[Entries provided — start]
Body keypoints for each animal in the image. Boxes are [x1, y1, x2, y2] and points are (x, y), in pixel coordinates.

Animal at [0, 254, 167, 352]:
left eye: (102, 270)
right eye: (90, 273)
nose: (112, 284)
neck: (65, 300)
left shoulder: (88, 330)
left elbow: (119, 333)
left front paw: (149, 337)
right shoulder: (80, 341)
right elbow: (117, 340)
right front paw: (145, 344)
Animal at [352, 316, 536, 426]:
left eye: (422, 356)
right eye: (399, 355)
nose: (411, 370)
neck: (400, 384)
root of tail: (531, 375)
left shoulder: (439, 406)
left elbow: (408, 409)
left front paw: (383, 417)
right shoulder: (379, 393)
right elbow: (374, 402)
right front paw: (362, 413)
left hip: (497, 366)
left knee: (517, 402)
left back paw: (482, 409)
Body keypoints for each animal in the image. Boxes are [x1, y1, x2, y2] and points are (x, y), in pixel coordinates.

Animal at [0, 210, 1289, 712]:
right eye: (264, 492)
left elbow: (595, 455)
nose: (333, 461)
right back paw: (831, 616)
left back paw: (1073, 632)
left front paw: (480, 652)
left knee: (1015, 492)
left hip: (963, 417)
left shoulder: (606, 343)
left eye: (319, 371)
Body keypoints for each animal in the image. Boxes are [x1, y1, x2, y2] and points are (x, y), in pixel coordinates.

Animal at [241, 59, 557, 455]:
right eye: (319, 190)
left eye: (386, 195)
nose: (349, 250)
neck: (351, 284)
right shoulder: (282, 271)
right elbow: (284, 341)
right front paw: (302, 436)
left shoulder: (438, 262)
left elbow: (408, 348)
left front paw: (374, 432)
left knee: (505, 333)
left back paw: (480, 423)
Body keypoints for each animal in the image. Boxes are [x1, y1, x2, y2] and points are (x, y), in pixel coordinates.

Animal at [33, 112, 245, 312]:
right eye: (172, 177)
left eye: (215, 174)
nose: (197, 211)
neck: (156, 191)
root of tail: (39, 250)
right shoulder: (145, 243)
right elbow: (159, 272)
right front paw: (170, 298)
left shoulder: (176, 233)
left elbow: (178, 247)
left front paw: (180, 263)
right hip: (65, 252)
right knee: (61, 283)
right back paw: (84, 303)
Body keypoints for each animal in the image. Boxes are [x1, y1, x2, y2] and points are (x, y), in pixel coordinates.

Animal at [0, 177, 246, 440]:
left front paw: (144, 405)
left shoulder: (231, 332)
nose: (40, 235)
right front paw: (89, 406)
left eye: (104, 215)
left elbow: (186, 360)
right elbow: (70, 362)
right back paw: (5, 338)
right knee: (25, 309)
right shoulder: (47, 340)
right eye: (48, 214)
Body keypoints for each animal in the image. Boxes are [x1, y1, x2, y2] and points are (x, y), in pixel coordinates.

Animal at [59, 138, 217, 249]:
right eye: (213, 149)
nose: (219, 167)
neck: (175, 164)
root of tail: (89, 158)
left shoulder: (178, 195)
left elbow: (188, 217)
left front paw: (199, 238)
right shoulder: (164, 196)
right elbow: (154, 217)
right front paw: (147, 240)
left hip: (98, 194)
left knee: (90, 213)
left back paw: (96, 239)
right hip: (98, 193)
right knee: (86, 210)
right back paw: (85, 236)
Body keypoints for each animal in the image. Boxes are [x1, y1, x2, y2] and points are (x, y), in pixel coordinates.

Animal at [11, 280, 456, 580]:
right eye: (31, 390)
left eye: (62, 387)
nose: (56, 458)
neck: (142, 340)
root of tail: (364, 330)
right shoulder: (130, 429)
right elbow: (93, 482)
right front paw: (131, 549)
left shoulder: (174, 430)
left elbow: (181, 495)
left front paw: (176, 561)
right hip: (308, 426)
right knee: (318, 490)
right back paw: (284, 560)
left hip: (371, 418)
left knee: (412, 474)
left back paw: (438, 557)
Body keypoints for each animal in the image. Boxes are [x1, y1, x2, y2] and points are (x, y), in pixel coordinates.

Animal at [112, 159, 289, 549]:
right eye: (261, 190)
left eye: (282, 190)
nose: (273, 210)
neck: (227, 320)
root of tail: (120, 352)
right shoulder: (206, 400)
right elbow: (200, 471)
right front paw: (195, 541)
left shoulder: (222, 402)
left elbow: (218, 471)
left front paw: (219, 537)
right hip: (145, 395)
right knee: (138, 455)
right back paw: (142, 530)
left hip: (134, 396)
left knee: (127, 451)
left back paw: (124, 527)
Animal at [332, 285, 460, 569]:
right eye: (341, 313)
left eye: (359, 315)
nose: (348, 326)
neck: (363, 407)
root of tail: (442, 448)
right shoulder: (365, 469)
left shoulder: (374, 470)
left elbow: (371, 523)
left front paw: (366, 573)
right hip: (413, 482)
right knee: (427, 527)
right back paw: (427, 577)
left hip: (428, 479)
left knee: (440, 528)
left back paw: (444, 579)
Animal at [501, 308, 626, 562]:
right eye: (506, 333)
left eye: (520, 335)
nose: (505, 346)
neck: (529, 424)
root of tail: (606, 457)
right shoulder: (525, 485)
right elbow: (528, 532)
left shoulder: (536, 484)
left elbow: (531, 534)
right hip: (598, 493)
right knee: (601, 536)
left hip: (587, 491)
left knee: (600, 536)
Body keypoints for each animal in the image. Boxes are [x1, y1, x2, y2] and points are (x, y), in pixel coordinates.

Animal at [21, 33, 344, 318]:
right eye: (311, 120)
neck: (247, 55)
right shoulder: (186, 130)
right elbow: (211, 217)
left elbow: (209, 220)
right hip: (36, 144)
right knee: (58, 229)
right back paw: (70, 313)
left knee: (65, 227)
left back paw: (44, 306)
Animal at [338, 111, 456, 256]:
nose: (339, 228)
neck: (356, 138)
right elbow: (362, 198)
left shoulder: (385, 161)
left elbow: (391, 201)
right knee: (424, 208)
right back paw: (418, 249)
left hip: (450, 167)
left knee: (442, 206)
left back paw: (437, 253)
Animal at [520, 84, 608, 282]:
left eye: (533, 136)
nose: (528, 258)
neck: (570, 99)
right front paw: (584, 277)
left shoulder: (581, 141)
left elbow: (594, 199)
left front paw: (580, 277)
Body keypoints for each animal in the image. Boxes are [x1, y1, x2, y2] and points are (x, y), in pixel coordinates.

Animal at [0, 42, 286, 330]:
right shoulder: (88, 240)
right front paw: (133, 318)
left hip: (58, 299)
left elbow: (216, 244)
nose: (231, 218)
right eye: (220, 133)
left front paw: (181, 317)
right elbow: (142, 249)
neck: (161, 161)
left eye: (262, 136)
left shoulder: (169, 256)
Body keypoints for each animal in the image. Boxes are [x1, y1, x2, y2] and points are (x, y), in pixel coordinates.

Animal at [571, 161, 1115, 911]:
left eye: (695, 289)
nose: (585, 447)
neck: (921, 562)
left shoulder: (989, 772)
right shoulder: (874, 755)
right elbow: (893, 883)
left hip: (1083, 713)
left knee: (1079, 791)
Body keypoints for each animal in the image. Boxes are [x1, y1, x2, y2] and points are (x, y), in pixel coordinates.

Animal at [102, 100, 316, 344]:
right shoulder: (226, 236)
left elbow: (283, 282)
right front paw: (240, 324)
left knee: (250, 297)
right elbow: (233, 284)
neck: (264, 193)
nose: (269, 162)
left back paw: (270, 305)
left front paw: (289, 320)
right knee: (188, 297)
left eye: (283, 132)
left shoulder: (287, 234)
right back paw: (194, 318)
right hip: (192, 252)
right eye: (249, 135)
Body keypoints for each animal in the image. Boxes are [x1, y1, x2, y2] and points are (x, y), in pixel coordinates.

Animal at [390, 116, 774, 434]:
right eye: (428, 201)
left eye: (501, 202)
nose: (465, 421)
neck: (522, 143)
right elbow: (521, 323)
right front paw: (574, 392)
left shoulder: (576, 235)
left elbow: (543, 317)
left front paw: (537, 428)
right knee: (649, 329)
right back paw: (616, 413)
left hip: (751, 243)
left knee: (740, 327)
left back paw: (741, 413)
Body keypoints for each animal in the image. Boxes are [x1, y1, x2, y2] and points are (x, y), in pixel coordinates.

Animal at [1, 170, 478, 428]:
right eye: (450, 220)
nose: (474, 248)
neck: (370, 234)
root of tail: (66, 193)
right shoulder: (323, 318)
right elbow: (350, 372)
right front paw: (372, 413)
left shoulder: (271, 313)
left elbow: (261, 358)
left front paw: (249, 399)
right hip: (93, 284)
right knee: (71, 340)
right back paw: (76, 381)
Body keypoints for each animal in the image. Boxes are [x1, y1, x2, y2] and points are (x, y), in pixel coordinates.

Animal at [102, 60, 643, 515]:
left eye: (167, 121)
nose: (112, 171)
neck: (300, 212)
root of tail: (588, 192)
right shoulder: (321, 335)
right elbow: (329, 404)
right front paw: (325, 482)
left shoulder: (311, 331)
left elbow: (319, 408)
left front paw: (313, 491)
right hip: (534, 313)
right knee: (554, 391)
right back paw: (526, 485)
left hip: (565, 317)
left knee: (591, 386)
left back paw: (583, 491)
[Entries provided — finish]
Copy out, word for word, the part of the entries above that begins at the line with "nose: (411, 370)" and ends at the line with "left elbow: (595, 455)", including both.

Answer to the problem:
nose: (411, 370)
neck: (400, 384)
root of tail: (531, 375)
left shoulder: (439, 406)
left elbow: (408, 409)
left front paw: (383, 417)
right shoulder: (379, 393)
right elbow: (374, 402)
right front paw: (362, 413)
left hip: (497, 366)
left knee: (517, 402)
left back paw: (482, 409)
Body keypoints for each animal in the image. Boxes are [x1, y1, x2, y2] and points are (x, y), in pixel coordinates.

Animal at [0, 210, 1289, 712]:
right eye: (264, 492)
left elbow: (595, 455)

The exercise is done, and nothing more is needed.